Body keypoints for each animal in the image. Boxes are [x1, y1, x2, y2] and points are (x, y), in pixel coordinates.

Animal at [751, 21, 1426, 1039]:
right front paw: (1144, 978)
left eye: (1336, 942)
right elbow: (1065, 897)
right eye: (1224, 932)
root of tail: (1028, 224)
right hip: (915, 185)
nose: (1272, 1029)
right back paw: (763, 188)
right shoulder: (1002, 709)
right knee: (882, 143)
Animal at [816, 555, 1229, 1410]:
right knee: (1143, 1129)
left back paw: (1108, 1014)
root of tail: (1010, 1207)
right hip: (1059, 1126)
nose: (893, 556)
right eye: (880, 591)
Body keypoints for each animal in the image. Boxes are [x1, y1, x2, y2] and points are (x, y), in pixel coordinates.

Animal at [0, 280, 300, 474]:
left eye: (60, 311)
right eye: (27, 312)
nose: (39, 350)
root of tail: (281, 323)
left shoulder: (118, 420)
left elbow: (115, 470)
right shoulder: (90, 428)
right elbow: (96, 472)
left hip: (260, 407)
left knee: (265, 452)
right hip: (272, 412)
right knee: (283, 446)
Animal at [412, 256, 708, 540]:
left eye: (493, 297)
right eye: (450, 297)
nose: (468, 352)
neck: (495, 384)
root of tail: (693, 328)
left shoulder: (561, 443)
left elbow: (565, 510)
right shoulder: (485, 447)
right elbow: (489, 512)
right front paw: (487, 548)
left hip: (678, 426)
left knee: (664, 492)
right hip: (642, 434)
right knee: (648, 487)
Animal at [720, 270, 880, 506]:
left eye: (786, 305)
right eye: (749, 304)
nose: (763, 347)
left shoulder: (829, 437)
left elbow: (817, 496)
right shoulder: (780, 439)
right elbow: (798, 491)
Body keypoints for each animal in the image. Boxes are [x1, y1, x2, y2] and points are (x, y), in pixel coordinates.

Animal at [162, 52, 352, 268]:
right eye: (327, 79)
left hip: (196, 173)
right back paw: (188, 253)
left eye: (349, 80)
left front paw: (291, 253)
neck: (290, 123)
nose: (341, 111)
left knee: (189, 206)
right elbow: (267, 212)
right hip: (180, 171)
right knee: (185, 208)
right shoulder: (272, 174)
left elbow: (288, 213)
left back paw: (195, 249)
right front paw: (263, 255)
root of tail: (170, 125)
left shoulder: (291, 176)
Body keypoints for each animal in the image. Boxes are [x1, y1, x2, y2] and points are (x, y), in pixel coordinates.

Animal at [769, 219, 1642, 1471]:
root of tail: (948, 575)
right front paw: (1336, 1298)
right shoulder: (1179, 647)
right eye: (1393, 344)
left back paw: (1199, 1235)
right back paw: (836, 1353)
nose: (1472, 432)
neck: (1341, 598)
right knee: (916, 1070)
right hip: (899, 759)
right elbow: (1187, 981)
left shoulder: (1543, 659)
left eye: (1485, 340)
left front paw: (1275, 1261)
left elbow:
☆ ☆ ☆ ☆
> _What to do_: Give back exactly the lines starting at the one with "left hip: (678, 426)" and running to the end of the listing. Include both ends.

> _Finished exercise_:
left hip: (678, 426)
left knee: (664, 492)
right hip: (642, 434)
right knee: (648, 487)
Animal at [720, 270, 880, 506]:
left eye: (786, 305)
right eye: (749, 304)
nose: (763, 347)
left shoulder: (829, 437)
left elbow: (817, 496)
right shoulder: (780, 439)
right elbow: (798, 491)
Body keypoints for each animal in the image. Boxes are [x1, y1, x2, y2] and points are (x, y), in pixel coordinates.

Animal at [162, 52, 352, 268]:
right eye: (327, 79)
left hip: (196, 173)
right back paw: (188, 253)
left eye: (349, 80)
left front paw: (291, 253)
neck: (290, 123)
nose: (341, 111)
left knee: (189, 206)
right elbow: (267, 212)
right hip: (180, 171)
right knee: (185, 208)
right shoulder: (272, 174)
left elbow: (288, 213)
left back paw: (195, 249)
right front paw: (263, 255)
root of tail: (170, 125)
left shoulder: (291, 176)
Body keypoints for each animal in the image. Boxes are [x1, y1, x2, y2] and points are (x, y), in pixel coordinates.

Animal at [769, 219, 1642, 1471]:
root of tail: (948, 575)
right front paw: (1336, 1298)
right shoulder: (1179, 647)
right eye: (1393, 344)
left back paw: (1199, 1235)
right back paw: (836, 1353)
nose: (1472, 432)
neck: (1341, 598)
right knee: (916, 1070)
right hip: (899, 759)
right elbow: (1187, 981)
left shoulder: (1543, 659)
left eye: (1485, 340)
left front paw: (1275, 1261)
left elbow:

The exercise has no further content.